» Problem: Do any lines in the data below contain "offensive"? If so, copy every one of them.

» Supplied data:
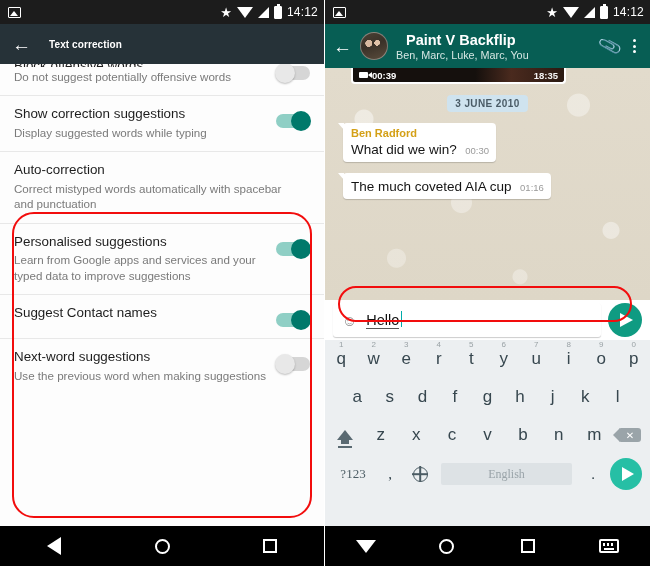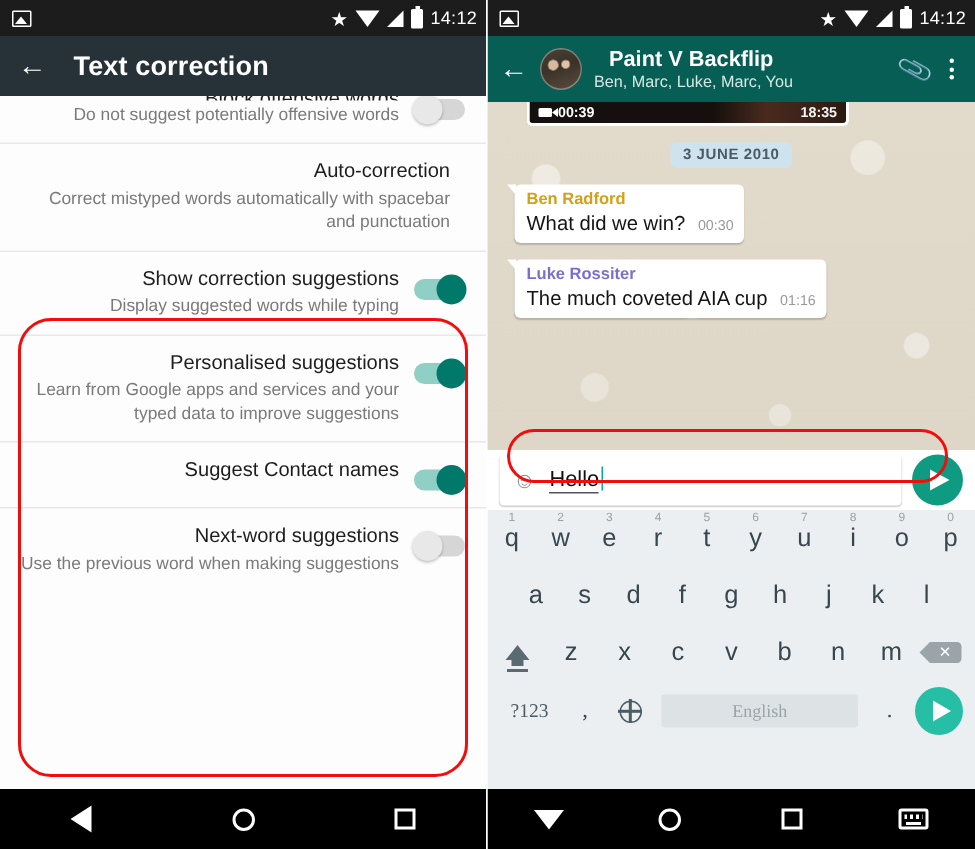--- a/index.html
+++ b/index.html
@@ -31,33 +31,33 @@
   .ic-signal { width:0;height:0;border-left:11px solid transparent;border-bottom:11px solid #fff; }
   .ic-batt { width:8px;height:13px;border:1.6px solid #fff;border-radius:1px;background:#fff;position:relative; }
   .ic-batt:before{content:"";position:absolute;top:-3px;left:2px;width:3px;height:2px;background:#fff;}
 
   
   .appbar {
     height:40px; background:#263238; color:#fff;
     display:flex; align-items:center; padding:0 12px; gap:18px;
   }
   .appbar .back { font-size:19px; line-height:1; cursor:pointer; }
-  .appbar .title { font-size:18px; font-weight:700; letter-spacing:0.1px; }
+  .appbar .title { font-size:10px; font-weight:700; letter-spacing:0.1px; }
 
   .settings-list {
     position:absolute; top:64px; left:0; right:0; bottom:40px;
     background:#fdfdfd; overflow:hidden;
   }
   .srow {
     padding:10px 14px 11px 14px; position:relative;
     border-top:1px solid #e8e8e8;
     display:flex; align-items:flex-start;
   }
   .srow:first-child { border-top:none; }
-  .srow .txt { flex:1; padding-right:10px;text-align:right; }
+  .srow .txt { flex:1; padding-right:10px; }
   .srow .s-title { font-size:13.4px; color:#1d1d1d; line-height:1.25; margin-bottom:2px; }
   .srow .s-sub { font-size:11.6px; color:#7a7a7a; line-height:1.32; }
   .srow.clipped { padding-top:0; margin-top:-6px; }
   .srow.clipped .s-title { overflow:hidden; height:9px; }
 
   .sw { width:34px; height:14px; border-radius:7px; position:relative; flex:0 0 auto; margin-top:8px; cursor:pointer; }
   .sw .knob { position:absolute; top:-3px; width:20px; height:20px; border-radius:50%; }
   .sw.on { background:#8fcfc5; }
   .sw.on .knob { right:-1px; background:#00796b; }
   .sw.off { background:#d6d6d6; }
@@ -245,33 +245,33 @@
           <div class="s-title">Block offensive words</div>
           <div class="s-sub">Do not suggest potentially offensive words</div>
         </div>
         <div class="sw off">
             <span class="knob"></span>
           </div>
       </div>
 
       <div class="srow">
         <div class="txt">
-          <div class="s-title">Auto-correction</div>
-          <div class="s-sub">Correct mistyped words automatically with spacebar and punctuation</div>
-        </div>
-      </div>
-
-      <div class="srow">
-        <div class="txt">
           <div class="s-title">Show correction suggestions</div>
           <div class="s-sub">Display suggested words while typing</div>
         </div>
         <div class="sw on">
             <span class="knob"></span>
           </div>
+      </div>
+
+      <div class="srow">
+        <div class="txt">
+          <div class="s-title">Auto-correction</div>
+          <div class="s-sub">Correct mistyped words automatically with spacebar and punctuation</div>
+        </div>
       </div>
 
       <div class="srow">
         <div class="txt">
           <div class="s-title">Personalised suggestions</div>
           <div class="s-sub">Learn from Google apps and services and your typed data to improve suggestions</div>
         </div>
         <div class="sw on">
             <span class="knob"></span>
           </div>
@@ -353,21 +353,20 @@
 
       <div class="date-chip">3 JUNE 2010</div>
 
       <div class="bubble" style="margin-left:10px;">
         <div class="sender" style="color:#d4a017;">Ben Radford</div>
         <span class="mtext">What did we win?</span>
         <span class="mtime">00:30</span>
       </div>
 
       <div class="bubble" style="margin-left:10px;">
-        <div class="sender" style="color:#7a6fd0;">Luke Rossiter</div>
         <span class="mtext">The much coveted AIA cup</span>
         <span class="mtime">01:16</span>
       </div>
     </div>
 
     <div class="composer">
       <div class="comp-box">
         <span class="emoji-ic">☺</span>
         <span class="comp-text">Hello</span>
       </div>

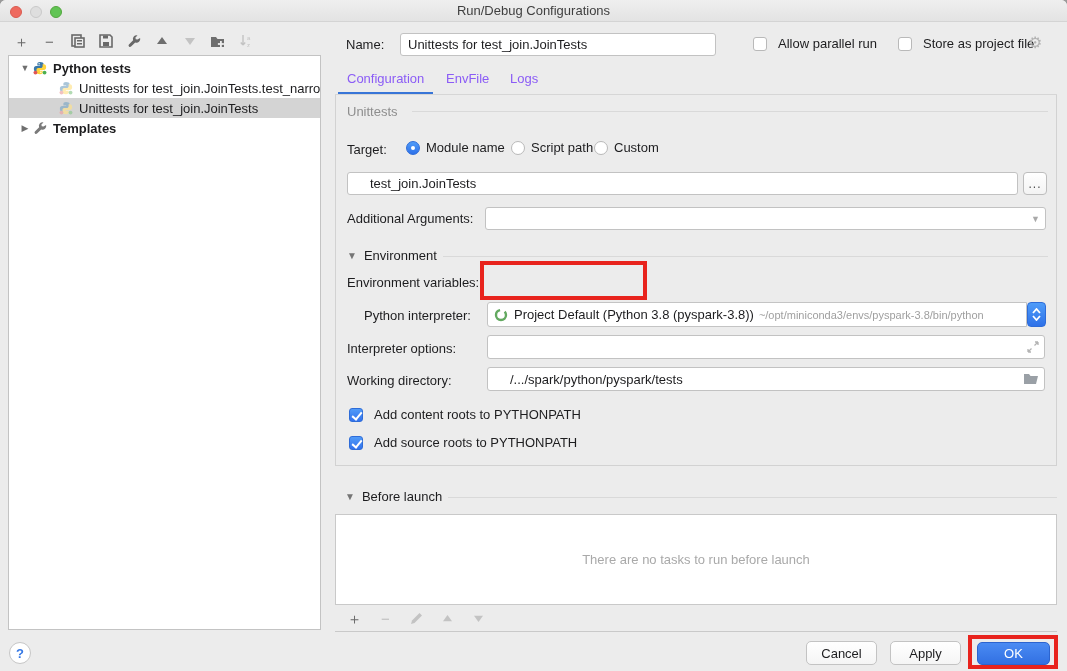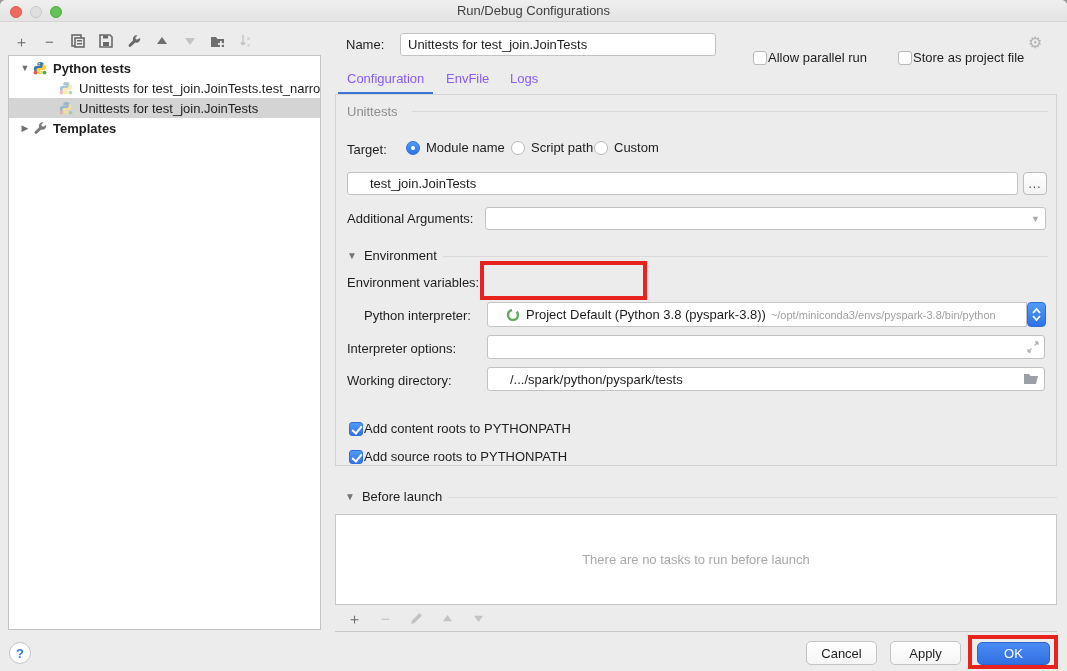--- a/index.html
+++ b/index.html
@@ -31,21 +31,21 @@
   .tree-row .t-icon.faded { opacity:.65; }
   .bold { font-weight:bold; }
 
   
   .hdr-label { position:absolute; left:346px; top:37px; }
   .name-input { position:absolute; left:400px; top:33px; width:316px; height:23px; border:1px solid #c2c2c2; border-radius:3px; background:#fff; font-family:"Liberation Sans",sans-serif; font-size:13px; padding:0 7px; color:#1d1d1f; }
   .cb { width:14px; height:14px; border-radius:3px; flex:0 0 14px; }
   .cb.unchecked { background:#fff; border:1px solid #b9b9b9; }
   .cb.checked { background:linear-gradient(#509bf8,#3272ec); border:1px solid #2e6cd8; position:relative; }
   .cb.checked::after { content:""; position:absolute; left:3.5px; top:1px; width:4px; height:8px; border:solid #fff; border-width:0 2px 2px 0; transform:rotate(40deg); }
-  .cb-row { position:absolute; display:flex; align-items:center; gap:1px;margin-top:14px; }
+  .cb-row { position:absolute; display:flex; align-items:center; gap:11px; }
   .gear { position:absolute; left:1028px; top:33px; font-size:16px; color:#b3b3b3; }
 
   
   .tab { position:absolute; top:71px; font-size:13px; color:#8b5cf6; }
   .tab-underline { position:absolute; left:338px; top:92px; width:95px; height:3px; background:#3875d7; }
   .tabs-baseline { position:absolute; left:335px; top:94px; width:722px; height:1px; background:#d6d6d6; }
 
   
   .main-panel { position:absolute; left:335px; top:95px; width:722px; height:371px; border:1px solid #d2d2d2; border-top:none; background:#ececec; }
   .abs { position:absolute; }
@@ -55,21 +55,21 @@
   .radio { width:14px; height:14px; border-radius:50%; flex:0 0 14px; }
   .radio.off { background:#fff; border:1px solid #b9b9b9; }
   .radio.on { background:linear-gradient(#4f9bf8,#2e71ea); position:relative; border:1px solid #2e6cd8; }
   .radio.on::after { content:""; position:absolute; left:4px; top:4px; width:4px; height:4px; border-radius:50%; background:#fff; }
   .radio-row { display:flex; align-items:center; gap:6px; }
   .field { border:1px solid #c2c2c2; border-radius:3px; background:#fff; font-family:"Liberation Sans",sans-serif; font-size:13px; padding:0 22px; color:#1d1d1f; width:100%; height:100%; }
   .field-wrap { position:absolute; }
   .field-icon { position:absolute; right:6px; top:50%; transform:translateY(-50%); color:#a9a9a9; }
   .browse-btn { position:absolute; border:1px solid #bdbdbd; border-radius:4px; background:linear-gradient(#ffffff,#f3f3f3); color:#4d4d4d; font-size:12px; display:flex; align-items:center; justify-content:center; letter-spacing:1px; }
   .env-field { position:absolute; background:#fff; border:1px solid #bdbdbd; border-radius:2px; box-shadow:0 0 0 3px #a8c8f0; display:flex; align-items:center; padding:0 7px; }
-  .combo { position:absolute; background:#fff; border:1px solid #c4c4c4; border-radius:3px 0 0 3px; display:flex; align-items:center; padding:0 18px; overflow:hidden; white-space:nowrap; }
+  .combo { position:absolute; background:#fff; border:1px solid #c4c4c4; border-radius:3px 0 0 3px; display:flex; align-items:center; padding:0 6px; overflow:hidden; white-space:nowrap; }
   .combo .path { color:#9f9f9f; font-size:11px; margin-left:5px; overflow:hidden; }
   .stepper { position:absolute; width:19px; border-radius:4px; background:linear-gradient(#4f9cf9,#2e71e8); border:1px solid #2e6cd8; display:flex; flex-direction:column; align-items:center; justify-content:center; gap:1px; }
   .stepper svg { display:block; }
 
   
   .bl-list { position:absolute; left:335px; top:514px; width:722px; height:91px; background:#fff; border:1px solid #c9c9c9; display:flex; align-items:center; justify-content:center; }
   .bl-empty { color:#a9a9a9; }
   .bl-toolbar { position:absolute; left:335px; top:605px; width:722px; height:27px; display:flex; align-items:center; gap:12px; padding-left:10px; border-bottom:1px solid #c9c9c9; }
 
   

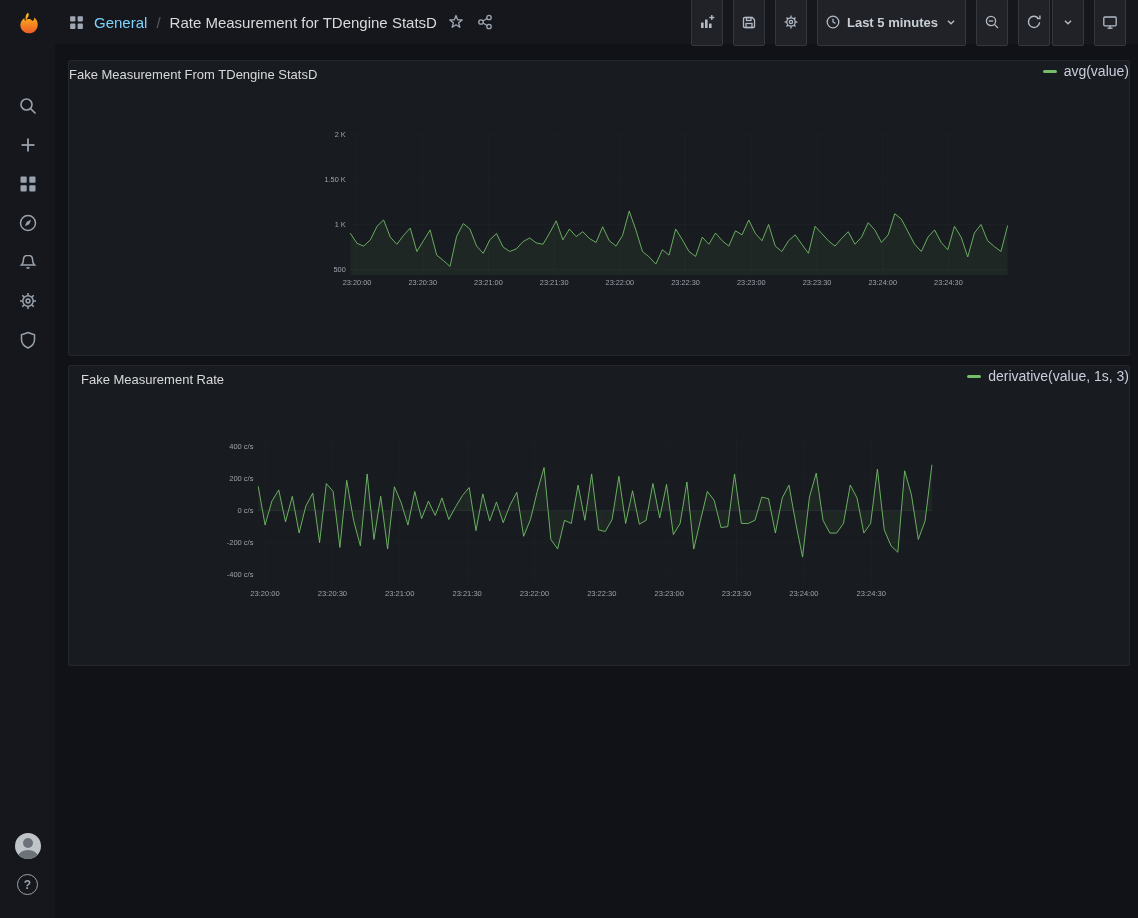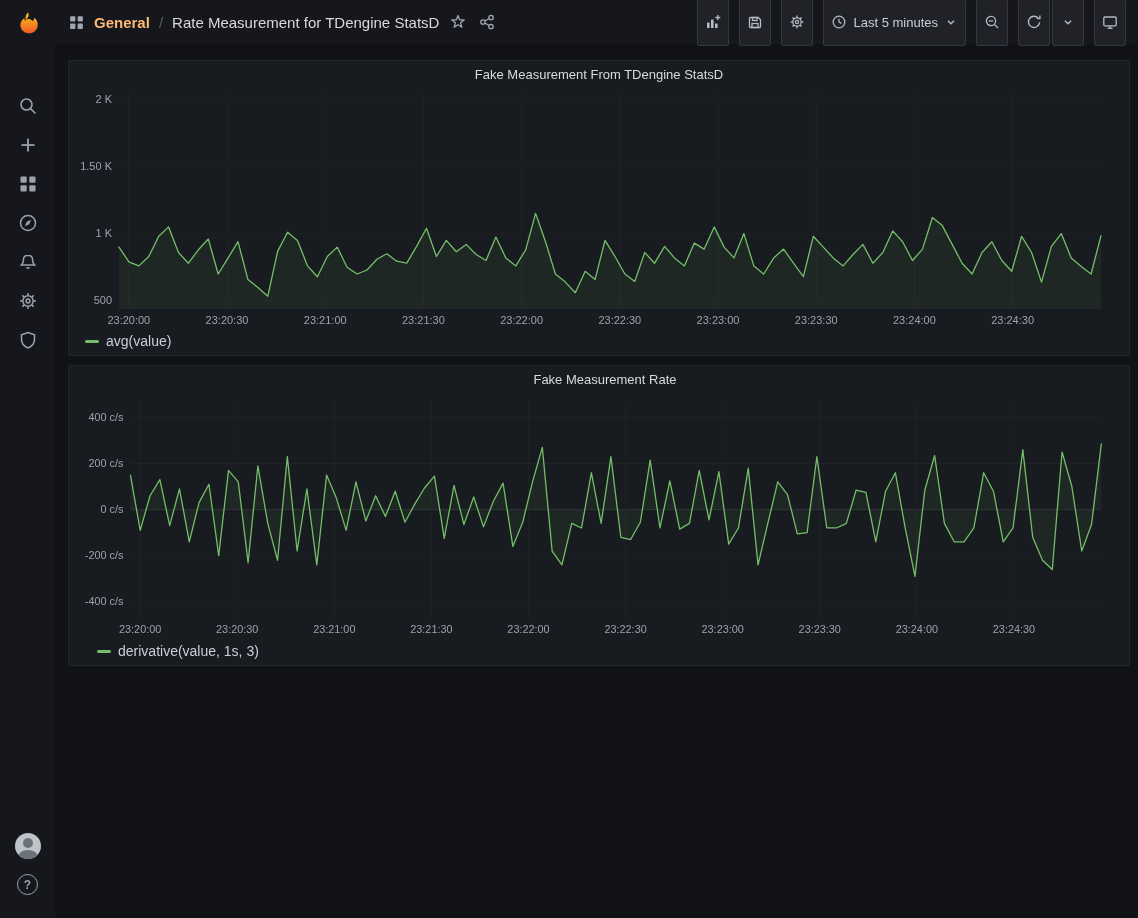--- a/index.html
+++ b/index.html
@@ -21,35 +21,35 @@
   .avatar::after { content:""; position:absolute; left:3px; top:17px; width:20px; height:14px;
     border-radius:50%; background:#6b727a; }
   .help-circle { width:21px; height:21px; border:1.5px solid #9aa2ad; border-radius:50%;
     display:flex; align-items:center; justify-content:center; font-size:12px; font-weight:bold; color:#9aa2ad; }
 
   
   .main { flex:1; display:flex; flex-direction:column; min-width:0; }
   .navbar { height:44px; background:#16171c; display:flex; align-items:center;
     justify-content:space-between; padding:0 12px 0 13px; flex-shrink:0; }
   .nav-left { display:flex; align-items:center; gap:9px; color:#d8d9da; font-size:15px; }
-  .crumb-link { color:#fdba74; text-decoration:none; cursor:pointer;font-weight:bold; }
+  .crumb-link { color:#7dd3fc; text-decoration:none; cursor:pointer; }
   .crumb-sep { color:#585c63; }
   .icon-btn { border:none; background:transparent; color:#9fa7b3; cursor:pointer;
     display:flex; align-items:center; justify-content:center; padding:2px; }
   .nav-right { display:flex; align-items:center; gap:10px; }
   .tb-btn { height:47px; min-width:32px; display:flex; align-items:center; justify-content:center;
     gap:6px; background:#202228; border:1px solid #34373e; border-radius:2px; color:#b2bac5;
-    cursor:pointer; padding:0 7px; font-size:13px; font-family:"Liberation Sans",sans-serif; }
+    cursor:pointer; padding:0 7px; font-size:13px; font-family:"Liberation Sans",sans-serif;font-weight:bold; }
   .tb-btn span { color:#c9ced6; white-space:nowrap; }
   .refresh-group { display:flex; gap:2px; }
 
   
   .content { flex:1; padding:16px 8px 8px 13px; display:flex; flex-direction:column; gap:9px; overflow:hidden; }
   .panel { background:#181b1f; border:1px solid #23262b; border-radius:2px;
-    display:flex; flex-direction:column; }
+    display:flex; }
   .panel-1 { height:296px; }
   .panel-2 { height:301px;padding-left:12px; }
   .panel-title { height:26px; display:flex; align-items:center; justify-content:center;
     font-size:13px; font-weight:500; color:#d8d9da; cursor:pointer; flex-shrink:0; }
   .panel-body { flex:1; min-height:0; }
   .chart-svg { width:100%; height:100%; display:block; cursor:crosshair; }
   .tick { font:11px "Liberation Sans", sans-serif; fill:#9da3ac; }
   .panel-legend { height:24px; display:flex; align-items:center; gap:7px; padding:0 0 4px 16px;
     font-size:14px; color:#ccccdc; flex-shrink:0; cursor:pointer; }
   .legend-swatch { width:14px; height:3px; border-radius:2px; background:#73bf69; display:inline-block; }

» Your response:
           <div class="s-title">Block offensive words</div>
           <div class="s-sub">Do not suggest potentially offensive words</div>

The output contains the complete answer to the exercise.